Anxiety of Never Logging Off: When Your Phone Becomes Your Nervous System
Mar 18, 2026
For many, anxiety does not always start with one dramatic event. Sometimes it builds in small, quiet ways. You wake up and check your phone before your feet hit the floor. You see other people’s bodies, relationships, apartments, routines, careers, skin, confidence, and happiness before you have even had a chance to come back to yourself. By the time the day begins, your body is already comparing, scanning, and bracing.
This is one of the hardest parts of modern anxiety. It doesn't just live inside your thoughts. It is being fed by constant exposure. You're always "on."

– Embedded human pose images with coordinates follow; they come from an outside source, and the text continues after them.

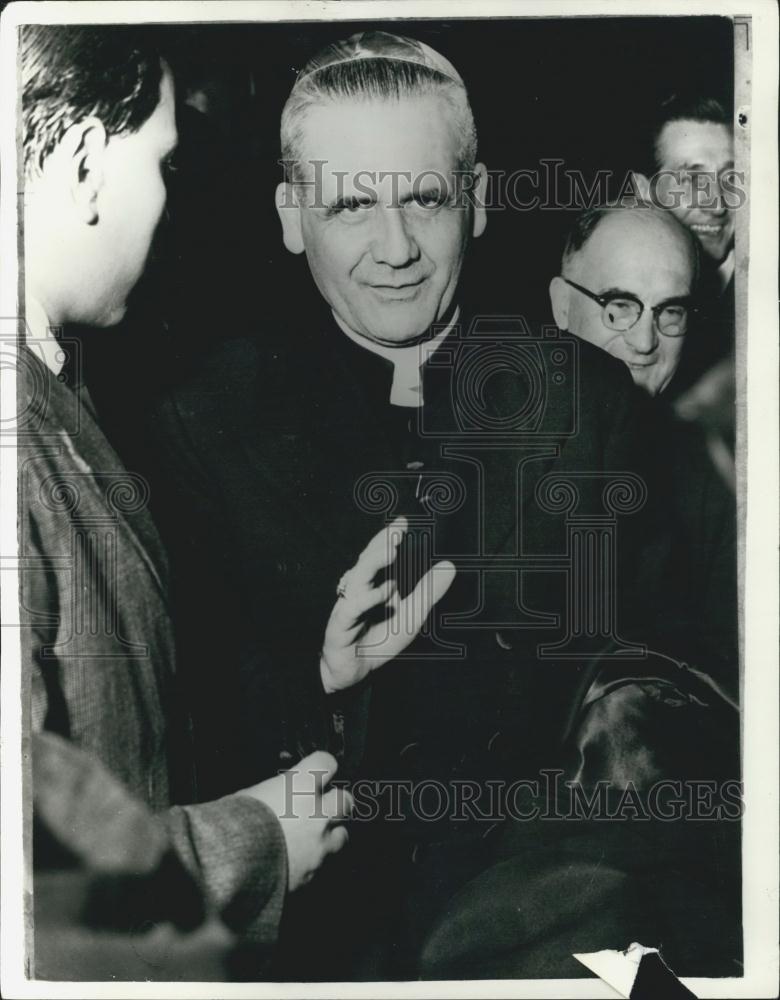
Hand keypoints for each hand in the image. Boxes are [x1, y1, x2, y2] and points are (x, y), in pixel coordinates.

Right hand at [240, 751, 351, 891]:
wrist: (229, 867)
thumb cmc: (232, 824)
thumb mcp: (249, 796)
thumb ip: (273, 793)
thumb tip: (276, 795)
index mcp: (301, 785)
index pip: (327, 763)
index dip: (322, 767)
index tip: (317, 772)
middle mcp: (317, 812)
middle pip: (345, 800)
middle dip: (336, 803)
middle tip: (321, 808)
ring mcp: (319, 844)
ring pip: (342, 835)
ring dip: (330, 835)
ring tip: (314, 839)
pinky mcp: (314, 872)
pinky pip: (323, 865)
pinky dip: (314, 863)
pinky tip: (299, 863)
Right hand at [320, 516, 455, 693]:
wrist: (354, 671)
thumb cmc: (379, 640)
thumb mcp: (412, 615)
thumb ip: (428, 591)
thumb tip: (449, 565)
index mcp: (374, 583)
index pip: (380, 554)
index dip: (389, 536)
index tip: (404, 522)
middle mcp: (359, 589)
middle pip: (367, 560)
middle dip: (381, 542)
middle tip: (398, 529)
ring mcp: (348, 605)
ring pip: (358, 578)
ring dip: (374, 563)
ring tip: (391, 551)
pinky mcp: (340, 624)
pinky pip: (353, 607)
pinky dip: (369, 598)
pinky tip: (386, 591)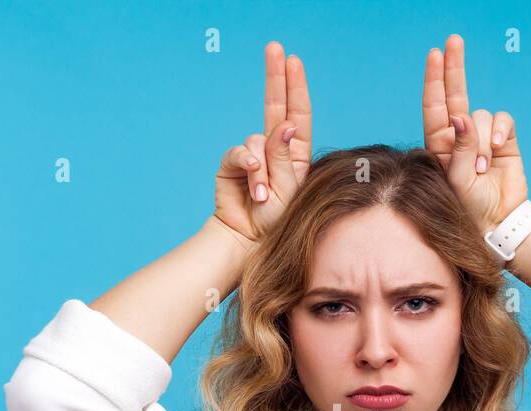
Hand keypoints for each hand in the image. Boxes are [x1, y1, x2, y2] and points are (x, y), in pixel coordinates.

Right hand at [212, 41, 312, 248]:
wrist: (248, 242)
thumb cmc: (276, 222)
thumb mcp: (289, 190)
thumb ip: (285, 157)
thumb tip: (287, 125)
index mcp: (296, 154)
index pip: (298, 114)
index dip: (295, 87)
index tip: (293, 61)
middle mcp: (274, 150)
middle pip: (275, 106)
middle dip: (275, 77)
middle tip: (274, 47)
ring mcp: (252, 156)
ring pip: (256, 138)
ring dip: (262, 167)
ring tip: (264, 196)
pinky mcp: (232, 164)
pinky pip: (239, 152)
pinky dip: (246, 166)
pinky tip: (252, 187)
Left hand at [422, 34, 527, 235]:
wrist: (498, 221)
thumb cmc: (470, 207)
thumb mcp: (457, 180)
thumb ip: (458, 147)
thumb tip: (460, 116)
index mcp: (440, 145)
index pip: (435, 106)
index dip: (434, 80)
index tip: (434, 55)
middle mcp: (459, 137)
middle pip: (456, 95)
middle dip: (454, 68)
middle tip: (453, 41)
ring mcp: (481, 137)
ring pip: (480, 115)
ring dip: (481, 139)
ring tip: (481, 168)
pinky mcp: (504, 140)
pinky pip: (501, 120)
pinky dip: (498, 133)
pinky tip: (496, 152)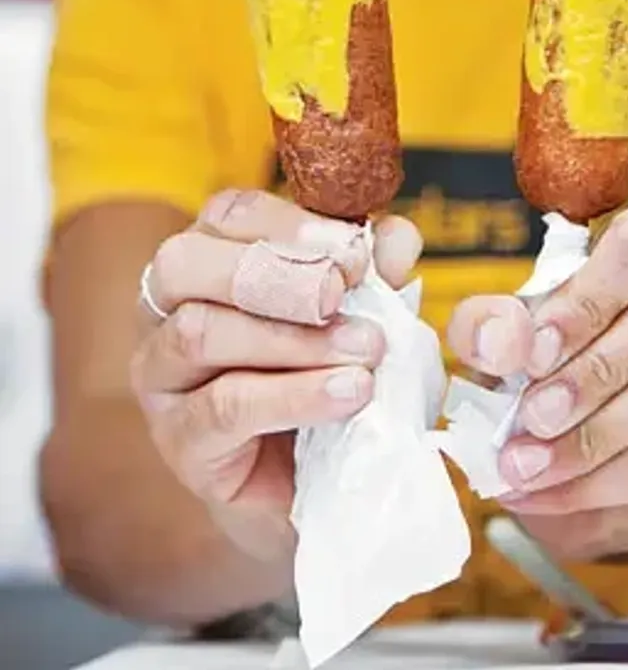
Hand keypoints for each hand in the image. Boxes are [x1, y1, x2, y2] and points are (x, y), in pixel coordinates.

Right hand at [130, 189, 420, 561]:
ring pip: (201, 332)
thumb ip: (375, 272)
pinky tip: (351, 393)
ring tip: (366, 351)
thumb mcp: (362, 313)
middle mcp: (165, 309)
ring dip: (294, 339)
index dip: (290, 226)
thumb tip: (396, 236)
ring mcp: (161, 378)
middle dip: (272, 272)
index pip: (227, 214)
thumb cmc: (332, 376)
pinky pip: (224, 407)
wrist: (325, 484)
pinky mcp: (178, 442)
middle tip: (342, 294)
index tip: (355, 253)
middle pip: (185, 262)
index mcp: (208, 259)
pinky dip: (295, 395)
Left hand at [448, 205, 627, 559]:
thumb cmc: (568, 347)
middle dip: (594, 371)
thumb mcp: (520, 324)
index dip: (591, 296)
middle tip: (530, 416)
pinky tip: (548, 492)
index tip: (536, 348)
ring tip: (527, 462)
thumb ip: (494, 324)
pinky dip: (601, 483)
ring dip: (596, 433)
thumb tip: (496, 342)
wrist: (616, 412)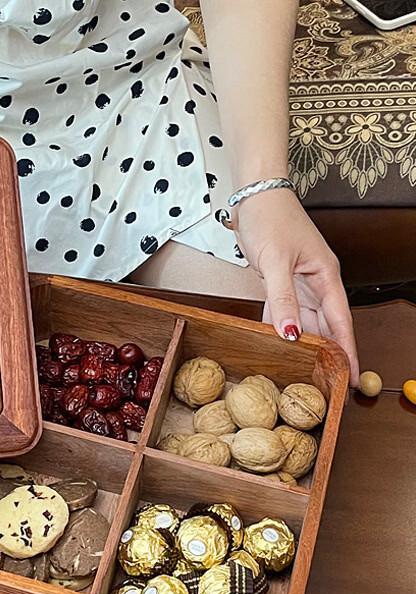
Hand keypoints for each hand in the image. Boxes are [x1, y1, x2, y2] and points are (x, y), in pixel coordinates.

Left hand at [234, 190, 359, 385]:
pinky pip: (284, 310)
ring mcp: (299, 282)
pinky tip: (276, 343)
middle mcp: (316, 282)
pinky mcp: (281, 280)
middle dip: (327, 353)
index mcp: (325, 276)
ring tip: (304, 370)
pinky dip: (280, 325)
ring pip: (304, 319)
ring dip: (303, 342)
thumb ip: (282, 299)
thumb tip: (290, 333)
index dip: (347, 351)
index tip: (352, 377)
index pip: (340, 322)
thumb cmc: (271, 218)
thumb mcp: (275, 262)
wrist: (254, 197)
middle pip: (325, 325)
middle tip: (325, 383)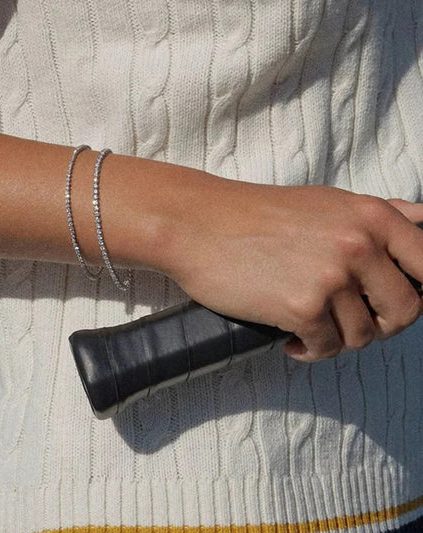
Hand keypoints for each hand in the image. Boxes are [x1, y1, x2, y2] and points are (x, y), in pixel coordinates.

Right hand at [160, 180, 422, 361]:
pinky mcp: (302, 307)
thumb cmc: (256, 216)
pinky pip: (326, 348)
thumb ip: (379, 214)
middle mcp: (359, 245)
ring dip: (338, 339)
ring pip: (363, 335)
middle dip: (380, 325)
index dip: (418, 293)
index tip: (387, 303)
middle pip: (406, 311)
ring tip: (311, 327)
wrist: (199, 225)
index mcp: (371, 216)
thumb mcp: (326, 202)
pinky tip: (292, 341)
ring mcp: (331, 277)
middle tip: (349, 323)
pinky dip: (310, 351)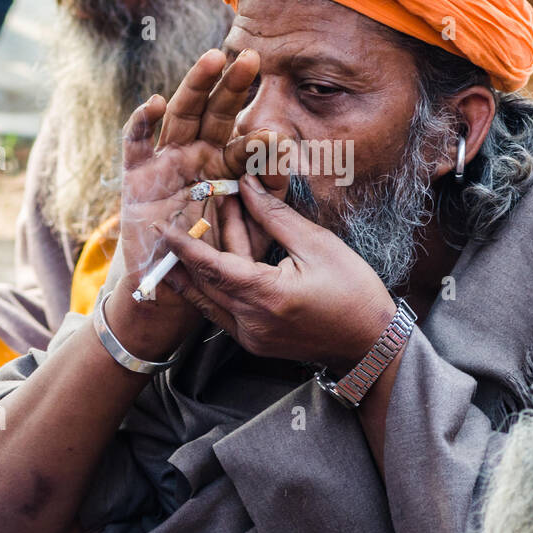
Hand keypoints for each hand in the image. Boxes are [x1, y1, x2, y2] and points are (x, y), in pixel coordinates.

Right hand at [107, 48, 275, 359]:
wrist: (176, 287)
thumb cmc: (218, 255)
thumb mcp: (251, 227)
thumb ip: (269, 192)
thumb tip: (286, 151)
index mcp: (227, 167)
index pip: (245, 142)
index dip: (260, 136)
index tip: (279, 134)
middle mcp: (198, 155)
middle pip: (215, 114)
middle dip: (231, 87)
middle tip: (251, 59)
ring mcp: (167, 161)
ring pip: (180, 116)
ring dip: (195, 86)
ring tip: (212, 60)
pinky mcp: (136, 175)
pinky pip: (137, 141)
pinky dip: (144, 121)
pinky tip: (157, 102)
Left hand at [160, 173, 397, 369]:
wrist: (371, 344)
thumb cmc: (354, 292)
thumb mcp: (318, 245)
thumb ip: (276, 217)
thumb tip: (249, 188)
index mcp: (266, 297)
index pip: (211, 267)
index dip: (183, 246)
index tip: (161, 227)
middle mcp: (251, 322)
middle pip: (206, 282)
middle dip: (191, 250)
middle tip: (178, 222)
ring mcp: (251, 337)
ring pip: (211, 298)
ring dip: (201, 268)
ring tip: (190, 238)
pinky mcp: (255, 342)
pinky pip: (224, 311)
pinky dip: (217, 285)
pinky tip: (218, 264)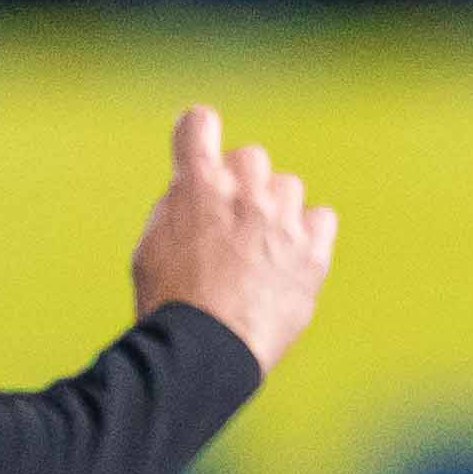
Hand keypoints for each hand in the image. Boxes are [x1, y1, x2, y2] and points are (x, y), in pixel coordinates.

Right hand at [130, 106, 334, 375]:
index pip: (199, 121)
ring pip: (288, 187)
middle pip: (250, 157)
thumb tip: (196, 184)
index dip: (197, 134)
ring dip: (275, 208)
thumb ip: (178, 204)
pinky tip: (290, 257)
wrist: (205, 352)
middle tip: (229, 222)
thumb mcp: (151, 245)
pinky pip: (321, 218)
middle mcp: (245, 192)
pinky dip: (308, 232)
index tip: (199, 151)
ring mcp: (283, 221)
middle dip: (240, 182)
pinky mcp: (312, 253)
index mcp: (198, 184)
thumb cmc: (170, 305)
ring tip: (259, 248)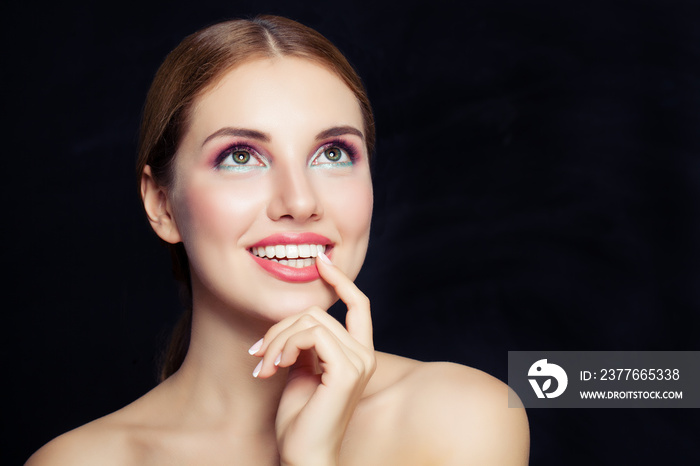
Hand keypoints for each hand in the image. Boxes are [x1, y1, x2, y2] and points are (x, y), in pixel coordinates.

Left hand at [249, 252, 375, 465]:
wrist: (304, 455)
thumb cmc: (300, 419)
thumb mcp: (300, 371)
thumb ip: (303, 344)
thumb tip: (290, 321)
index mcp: (356, 353)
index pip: (359, 305)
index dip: (341, 281)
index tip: (320, 261)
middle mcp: (364, 355)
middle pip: (318, 312)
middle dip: (280, 328)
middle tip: (258, 354)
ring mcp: (359, 362)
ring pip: (310, 320)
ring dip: (277, 339)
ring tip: (262, 365)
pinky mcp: (347, 371)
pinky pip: (311, 335)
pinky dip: (285, 346)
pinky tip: (273, 366)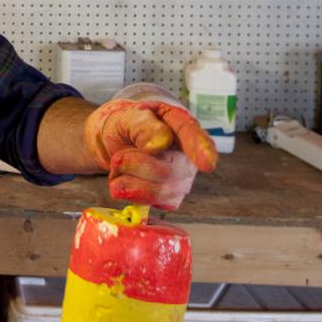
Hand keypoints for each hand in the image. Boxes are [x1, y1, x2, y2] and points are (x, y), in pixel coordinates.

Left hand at [84, 98, 216, 210]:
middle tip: (117, 158)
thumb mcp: (127, 118)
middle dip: (136, 165)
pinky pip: (156, 203)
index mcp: (179, 123)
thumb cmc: (126, 126)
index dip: (201, 150)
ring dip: (130, 181)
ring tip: (119, 166)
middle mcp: (188, 151)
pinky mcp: (172, 196)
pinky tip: (125, 181)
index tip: (206, 164)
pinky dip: (132, 194)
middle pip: (170, 170)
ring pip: (163, 191)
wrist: (115, 143)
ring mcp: (183, 176)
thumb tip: (161, 142)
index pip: (194, 136)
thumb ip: (142, 126)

Social media can make it feel like everyone else is moving faster, doing better, looking better, and somehow handling life with more ease. Even when you know what you are seeing is curated, your nervous system still absorbs it. Recent reviews continue to find that problematic social media use in adolescents and young adults is linked with higher anxiety, stress, and sleep disruption. Research also suggests that the way social media affects young people often depends on how it is being used, especially when comparison, overuse, and passive scrolling are involved.
Meet Ava:
A client like Ava comes to mind. She was bright, kind, and deeply self-aware. She also felt anxious almost all the time. She kept telling herself she needed better time management, more discipline, a better morning routine. But when we looked more closely, her day began with stimulation and ended with comparison. She was not just "using" her phone. Her phone had become the place where her nervous system kept checking for belonging, direction, and proof that she was enough.
Fear and this kind of anxiety can feel deeply personal. But often it is not a character flaw. It is the understandable strain of trying to build a self while constantly being flooded by everyone else’s image of theirs.
Two recommendations
Create edges around social media instead of letting it shape the whole day.
Open-ended checking keeps the body on alert. Choosing set times to check social media gives your system more room to settle and helps reduce the endless cycle of comparison and interruption. Recent research, including a cohort study on social media detox, suggests that even short breaks from problematic use can reduce anxiety and insomnia symptoms.
Protect your sleep like it is part of your mental health care, because it is.
Scrolling late into the night often keeps the mind activated long after the phone is down. Reviews continue to show that excessive social media use is associated with poorer sleep in adolescents and young adults, which can intensify emotional reactivity and anxiety.
Two Ideas around healing
Exercise 1: The first-hour reset
For one week, do not open social media in the first hour after waking.
Instead, choose three simple things: water, daylight, and one quiet moment with yourself.
Notice what changes in your body when the day begins with you instead of the feed.
Exercise 2: The comparison interrupt
Each time scrolling leaves you feeling smaller, pause and finish this sentence:
What I am seeing is not the whole truth, and what I need right now is…[give yourself words you actually need].
Why? This helps move the mind away from performance and back toward actual need.
Research:
Agyapong-Opoku, N., et al. (2025). Effects of social media use on youth and adolescent mental health: A review.
Calvert, E., et al. (2025). Social media detox and youth mental health.
Danny, J. Y., et al. (2024). The impact of social media use on sleep and mental health in youth: A scoping review.
Ndubisi, A., et al. (2025). Social media use and sleep quality in adolescents and young adults: A scoping review of reviews.
Shannon, H., et al. (2022). Problematic social media use in adolescents and young adults: Systematic review and meta-analysis.
HPT disclaimer: These blog posts are for educational purposes only and are not a substitute for therapy, diagnosis, or individualized medical or mental health care. If anxiety is significantly affecting daily life, reaching out to a licensed mental health professional may help. If you are in immediate danger or crisis, call 911 or 988 right away.